**Work to complete:**
Below are some records; quote exactly the lines from the one that contains "text_box [1343, 586, 1437, 831]" through the one that contains "Page size: 1996x1125.", inclusive, and no others.

**Data listing:**

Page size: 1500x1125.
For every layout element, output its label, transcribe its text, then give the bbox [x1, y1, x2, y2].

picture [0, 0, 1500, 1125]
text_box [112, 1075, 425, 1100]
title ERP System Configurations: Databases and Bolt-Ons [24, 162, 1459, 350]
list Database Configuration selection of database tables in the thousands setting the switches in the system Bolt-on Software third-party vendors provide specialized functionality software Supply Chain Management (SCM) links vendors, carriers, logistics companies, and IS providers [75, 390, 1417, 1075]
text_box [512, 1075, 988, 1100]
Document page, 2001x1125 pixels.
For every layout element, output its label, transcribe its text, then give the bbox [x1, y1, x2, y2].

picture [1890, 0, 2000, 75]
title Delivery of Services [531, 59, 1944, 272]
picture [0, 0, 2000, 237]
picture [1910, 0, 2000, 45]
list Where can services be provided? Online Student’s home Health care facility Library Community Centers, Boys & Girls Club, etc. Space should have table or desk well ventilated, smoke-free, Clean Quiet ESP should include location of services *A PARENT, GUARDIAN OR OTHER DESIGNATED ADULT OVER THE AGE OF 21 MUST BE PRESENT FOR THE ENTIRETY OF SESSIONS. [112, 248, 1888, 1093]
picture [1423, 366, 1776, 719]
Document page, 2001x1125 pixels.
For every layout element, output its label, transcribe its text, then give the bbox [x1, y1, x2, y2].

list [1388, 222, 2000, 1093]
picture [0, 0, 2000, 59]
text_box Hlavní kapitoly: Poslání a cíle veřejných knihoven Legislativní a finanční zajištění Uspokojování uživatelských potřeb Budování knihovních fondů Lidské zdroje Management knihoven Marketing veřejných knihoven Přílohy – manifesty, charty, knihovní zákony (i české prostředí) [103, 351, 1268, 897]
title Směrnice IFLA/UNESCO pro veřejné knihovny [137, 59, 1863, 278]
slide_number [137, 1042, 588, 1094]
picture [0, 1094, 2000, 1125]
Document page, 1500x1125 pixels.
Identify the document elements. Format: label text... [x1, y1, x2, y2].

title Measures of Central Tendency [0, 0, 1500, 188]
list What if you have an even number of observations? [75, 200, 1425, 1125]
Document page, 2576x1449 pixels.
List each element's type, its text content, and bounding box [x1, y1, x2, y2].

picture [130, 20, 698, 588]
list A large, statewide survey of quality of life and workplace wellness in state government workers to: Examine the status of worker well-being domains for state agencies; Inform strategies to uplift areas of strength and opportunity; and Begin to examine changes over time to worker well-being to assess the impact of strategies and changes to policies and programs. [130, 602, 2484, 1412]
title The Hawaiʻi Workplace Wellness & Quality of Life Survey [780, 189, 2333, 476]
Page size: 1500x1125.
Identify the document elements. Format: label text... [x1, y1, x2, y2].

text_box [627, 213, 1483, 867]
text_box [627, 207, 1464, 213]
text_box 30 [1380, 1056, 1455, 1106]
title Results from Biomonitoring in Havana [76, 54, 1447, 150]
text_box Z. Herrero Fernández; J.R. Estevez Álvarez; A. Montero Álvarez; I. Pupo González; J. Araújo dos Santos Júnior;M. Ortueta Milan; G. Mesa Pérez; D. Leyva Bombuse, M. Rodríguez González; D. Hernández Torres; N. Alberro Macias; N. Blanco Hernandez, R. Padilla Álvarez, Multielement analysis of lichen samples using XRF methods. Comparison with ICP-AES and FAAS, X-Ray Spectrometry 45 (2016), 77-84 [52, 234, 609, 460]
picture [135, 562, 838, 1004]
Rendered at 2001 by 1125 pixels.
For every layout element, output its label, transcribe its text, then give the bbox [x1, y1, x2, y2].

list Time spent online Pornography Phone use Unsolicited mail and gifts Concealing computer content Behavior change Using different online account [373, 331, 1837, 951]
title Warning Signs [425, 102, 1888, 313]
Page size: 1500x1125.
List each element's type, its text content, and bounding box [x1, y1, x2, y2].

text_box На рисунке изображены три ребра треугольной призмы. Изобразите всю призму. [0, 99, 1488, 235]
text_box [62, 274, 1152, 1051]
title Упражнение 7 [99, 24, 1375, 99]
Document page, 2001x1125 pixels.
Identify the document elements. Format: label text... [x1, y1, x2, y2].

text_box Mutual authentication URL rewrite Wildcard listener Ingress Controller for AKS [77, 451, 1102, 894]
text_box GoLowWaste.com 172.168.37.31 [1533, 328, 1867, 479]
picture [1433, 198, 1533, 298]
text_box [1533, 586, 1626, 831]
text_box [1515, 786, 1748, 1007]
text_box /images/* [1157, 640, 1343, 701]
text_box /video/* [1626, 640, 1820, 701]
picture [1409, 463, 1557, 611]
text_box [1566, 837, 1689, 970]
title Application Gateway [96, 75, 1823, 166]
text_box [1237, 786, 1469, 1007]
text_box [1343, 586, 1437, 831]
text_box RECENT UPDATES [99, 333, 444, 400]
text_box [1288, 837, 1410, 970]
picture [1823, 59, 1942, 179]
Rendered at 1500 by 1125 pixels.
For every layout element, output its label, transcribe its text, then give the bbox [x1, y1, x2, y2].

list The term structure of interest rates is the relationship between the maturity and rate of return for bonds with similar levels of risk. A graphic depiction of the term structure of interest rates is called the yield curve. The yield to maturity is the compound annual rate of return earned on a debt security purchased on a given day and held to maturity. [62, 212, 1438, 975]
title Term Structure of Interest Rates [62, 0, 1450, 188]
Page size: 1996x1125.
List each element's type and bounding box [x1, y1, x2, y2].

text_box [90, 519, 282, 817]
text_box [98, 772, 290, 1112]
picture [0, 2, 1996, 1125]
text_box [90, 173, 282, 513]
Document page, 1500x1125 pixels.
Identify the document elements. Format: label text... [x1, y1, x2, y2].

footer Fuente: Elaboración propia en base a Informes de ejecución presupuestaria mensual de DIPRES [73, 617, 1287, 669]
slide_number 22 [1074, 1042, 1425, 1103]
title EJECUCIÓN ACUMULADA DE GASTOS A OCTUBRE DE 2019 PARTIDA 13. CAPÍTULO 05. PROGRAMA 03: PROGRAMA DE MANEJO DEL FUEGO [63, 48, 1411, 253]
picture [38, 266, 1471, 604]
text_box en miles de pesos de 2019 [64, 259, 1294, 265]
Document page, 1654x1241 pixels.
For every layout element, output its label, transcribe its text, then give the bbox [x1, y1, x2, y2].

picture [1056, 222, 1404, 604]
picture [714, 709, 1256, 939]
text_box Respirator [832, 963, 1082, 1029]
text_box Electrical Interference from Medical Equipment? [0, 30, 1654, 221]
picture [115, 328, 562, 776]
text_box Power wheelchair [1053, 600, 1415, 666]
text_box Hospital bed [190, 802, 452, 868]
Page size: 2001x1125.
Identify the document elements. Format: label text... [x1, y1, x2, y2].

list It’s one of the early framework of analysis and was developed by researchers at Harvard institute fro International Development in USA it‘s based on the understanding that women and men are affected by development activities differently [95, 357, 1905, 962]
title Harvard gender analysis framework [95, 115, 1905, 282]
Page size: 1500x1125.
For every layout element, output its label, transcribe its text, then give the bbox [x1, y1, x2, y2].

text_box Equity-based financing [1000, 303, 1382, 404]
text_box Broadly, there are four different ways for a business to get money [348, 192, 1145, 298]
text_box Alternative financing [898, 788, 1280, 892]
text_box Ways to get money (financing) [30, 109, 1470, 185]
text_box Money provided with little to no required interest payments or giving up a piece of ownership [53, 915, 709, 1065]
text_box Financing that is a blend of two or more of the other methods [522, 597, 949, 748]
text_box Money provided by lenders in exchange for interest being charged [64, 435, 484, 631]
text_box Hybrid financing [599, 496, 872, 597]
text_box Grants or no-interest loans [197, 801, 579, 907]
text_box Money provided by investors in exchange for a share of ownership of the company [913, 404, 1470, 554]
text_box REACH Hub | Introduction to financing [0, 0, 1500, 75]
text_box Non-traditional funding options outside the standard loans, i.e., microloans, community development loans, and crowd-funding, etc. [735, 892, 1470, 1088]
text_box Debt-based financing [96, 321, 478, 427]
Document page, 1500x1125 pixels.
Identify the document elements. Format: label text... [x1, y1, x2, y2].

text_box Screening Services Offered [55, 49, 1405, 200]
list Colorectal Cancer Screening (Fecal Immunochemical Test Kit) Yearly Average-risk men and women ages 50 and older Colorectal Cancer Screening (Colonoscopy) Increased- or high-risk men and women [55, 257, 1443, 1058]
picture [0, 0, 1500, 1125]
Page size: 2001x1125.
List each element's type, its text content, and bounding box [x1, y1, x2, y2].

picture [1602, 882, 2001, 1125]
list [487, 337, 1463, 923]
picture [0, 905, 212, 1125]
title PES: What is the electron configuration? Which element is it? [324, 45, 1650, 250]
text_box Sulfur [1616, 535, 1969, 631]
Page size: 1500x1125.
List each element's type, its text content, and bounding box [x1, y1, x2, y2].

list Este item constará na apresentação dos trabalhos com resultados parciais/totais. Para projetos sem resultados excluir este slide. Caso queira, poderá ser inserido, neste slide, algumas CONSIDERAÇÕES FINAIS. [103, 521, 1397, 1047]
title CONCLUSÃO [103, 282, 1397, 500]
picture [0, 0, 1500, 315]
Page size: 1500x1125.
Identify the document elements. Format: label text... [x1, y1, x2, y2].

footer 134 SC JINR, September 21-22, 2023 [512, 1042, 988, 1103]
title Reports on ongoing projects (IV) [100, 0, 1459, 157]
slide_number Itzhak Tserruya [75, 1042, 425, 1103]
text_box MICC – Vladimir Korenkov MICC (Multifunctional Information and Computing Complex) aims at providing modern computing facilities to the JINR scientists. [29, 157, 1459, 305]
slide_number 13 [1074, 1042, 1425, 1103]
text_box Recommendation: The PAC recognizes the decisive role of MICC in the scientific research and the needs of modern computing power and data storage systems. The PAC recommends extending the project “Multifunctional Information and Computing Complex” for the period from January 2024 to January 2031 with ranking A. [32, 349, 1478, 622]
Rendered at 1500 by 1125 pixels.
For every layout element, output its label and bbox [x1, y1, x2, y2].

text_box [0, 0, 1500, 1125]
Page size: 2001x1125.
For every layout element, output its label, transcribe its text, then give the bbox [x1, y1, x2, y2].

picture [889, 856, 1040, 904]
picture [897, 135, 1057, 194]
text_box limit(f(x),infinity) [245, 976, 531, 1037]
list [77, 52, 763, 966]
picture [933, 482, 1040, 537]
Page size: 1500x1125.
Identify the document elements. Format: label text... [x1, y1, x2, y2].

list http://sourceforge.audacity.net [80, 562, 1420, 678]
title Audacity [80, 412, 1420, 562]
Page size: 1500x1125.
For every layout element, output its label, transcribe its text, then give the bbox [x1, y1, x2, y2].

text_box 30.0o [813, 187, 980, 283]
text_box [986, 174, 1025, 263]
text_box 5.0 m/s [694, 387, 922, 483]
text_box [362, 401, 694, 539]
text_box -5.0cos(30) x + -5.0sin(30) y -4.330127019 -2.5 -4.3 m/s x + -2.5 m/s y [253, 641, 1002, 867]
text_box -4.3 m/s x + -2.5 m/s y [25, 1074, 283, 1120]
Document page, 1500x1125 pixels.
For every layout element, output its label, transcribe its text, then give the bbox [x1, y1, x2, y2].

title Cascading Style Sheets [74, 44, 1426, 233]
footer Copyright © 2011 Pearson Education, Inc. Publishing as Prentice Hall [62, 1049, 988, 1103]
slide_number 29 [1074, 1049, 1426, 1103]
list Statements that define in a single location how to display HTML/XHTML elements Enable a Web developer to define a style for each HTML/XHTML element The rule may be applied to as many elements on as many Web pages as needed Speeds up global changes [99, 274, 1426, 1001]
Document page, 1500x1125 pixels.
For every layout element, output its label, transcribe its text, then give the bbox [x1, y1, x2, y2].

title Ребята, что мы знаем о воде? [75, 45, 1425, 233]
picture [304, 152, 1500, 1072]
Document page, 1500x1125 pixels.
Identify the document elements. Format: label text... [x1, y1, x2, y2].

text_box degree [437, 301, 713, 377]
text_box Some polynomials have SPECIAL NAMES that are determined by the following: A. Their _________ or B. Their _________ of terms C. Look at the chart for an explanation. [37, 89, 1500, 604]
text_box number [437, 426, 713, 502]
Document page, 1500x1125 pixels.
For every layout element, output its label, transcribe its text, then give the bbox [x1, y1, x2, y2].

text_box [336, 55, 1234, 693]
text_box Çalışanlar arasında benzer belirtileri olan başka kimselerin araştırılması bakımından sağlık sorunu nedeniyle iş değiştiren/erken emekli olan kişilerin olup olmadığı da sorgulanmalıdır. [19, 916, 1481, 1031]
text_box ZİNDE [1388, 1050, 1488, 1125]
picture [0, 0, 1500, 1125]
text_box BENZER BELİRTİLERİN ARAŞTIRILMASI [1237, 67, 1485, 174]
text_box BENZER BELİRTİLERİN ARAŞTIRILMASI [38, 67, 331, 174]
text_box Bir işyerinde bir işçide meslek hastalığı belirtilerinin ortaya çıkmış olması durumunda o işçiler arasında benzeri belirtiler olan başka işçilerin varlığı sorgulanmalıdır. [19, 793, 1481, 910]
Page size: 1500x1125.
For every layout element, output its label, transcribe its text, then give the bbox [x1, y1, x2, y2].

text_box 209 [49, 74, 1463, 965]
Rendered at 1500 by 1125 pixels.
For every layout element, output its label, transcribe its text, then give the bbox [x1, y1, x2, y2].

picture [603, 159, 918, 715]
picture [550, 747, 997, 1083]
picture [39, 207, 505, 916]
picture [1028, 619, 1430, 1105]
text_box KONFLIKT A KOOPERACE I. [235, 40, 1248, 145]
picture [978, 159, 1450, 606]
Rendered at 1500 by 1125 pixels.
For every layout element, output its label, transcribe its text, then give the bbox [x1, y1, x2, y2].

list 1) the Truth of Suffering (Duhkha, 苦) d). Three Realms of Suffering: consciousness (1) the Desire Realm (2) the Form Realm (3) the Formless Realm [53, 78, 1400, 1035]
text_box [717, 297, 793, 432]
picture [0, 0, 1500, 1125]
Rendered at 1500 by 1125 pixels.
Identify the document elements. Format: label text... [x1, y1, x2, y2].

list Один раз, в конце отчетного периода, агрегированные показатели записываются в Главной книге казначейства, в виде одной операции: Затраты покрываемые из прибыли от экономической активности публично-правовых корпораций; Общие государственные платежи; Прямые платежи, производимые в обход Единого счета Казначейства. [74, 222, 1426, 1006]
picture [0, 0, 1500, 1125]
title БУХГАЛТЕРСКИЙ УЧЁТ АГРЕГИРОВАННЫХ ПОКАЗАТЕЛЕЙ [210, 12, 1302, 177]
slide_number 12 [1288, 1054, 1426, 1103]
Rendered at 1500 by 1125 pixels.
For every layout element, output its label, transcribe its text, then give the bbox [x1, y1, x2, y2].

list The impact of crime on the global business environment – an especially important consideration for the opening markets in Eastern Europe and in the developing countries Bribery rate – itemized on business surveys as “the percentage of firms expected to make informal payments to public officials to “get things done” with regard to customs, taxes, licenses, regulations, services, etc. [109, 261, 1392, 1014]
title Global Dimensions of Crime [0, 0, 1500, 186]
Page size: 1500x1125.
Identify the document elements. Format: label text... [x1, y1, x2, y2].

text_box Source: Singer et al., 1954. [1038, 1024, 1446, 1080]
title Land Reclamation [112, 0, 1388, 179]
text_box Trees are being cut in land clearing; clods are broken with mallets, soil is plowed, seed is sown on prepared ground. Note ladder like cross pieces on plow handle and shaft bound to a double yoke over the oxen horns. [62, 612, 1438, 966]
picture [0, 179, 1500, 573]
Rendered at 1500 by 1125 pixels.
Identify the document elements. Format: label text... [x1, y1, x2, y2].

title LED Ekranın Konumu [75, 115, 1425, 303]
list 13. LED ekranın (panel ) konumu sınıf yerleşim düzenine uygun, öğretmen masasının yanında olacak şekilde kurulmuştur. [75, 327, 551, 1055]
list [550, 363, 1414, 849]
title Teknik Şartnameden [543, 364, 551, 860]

**Response for this exercise:**
text_box [1343, 586, 1437, 831]
text_box RECENT UPDATES [99, 333, 444, 400]
text_box [1288, 837, 1410, 970]
picture [1823, 59, 1942, 179]
Rendered at 1500 by 1125 pixels.
For every layout element, output its label, transcribe its text, then give the bbox [x1, y1, x2, y2].

list The term structure of interest rates is the relationship between the maturity and rate of return for bonds with similar levels of risk. A graphic depiction of the term structure of interest rates is called the yield curve. The yield to maturity is the compound annual rate of return earned on a debt security purchased on a given day and held to maturity. [62, 212, 1438, 975]
title Term Structure of Interest Rates [62, 0, 1450, 188]
Page size: 1996x1125.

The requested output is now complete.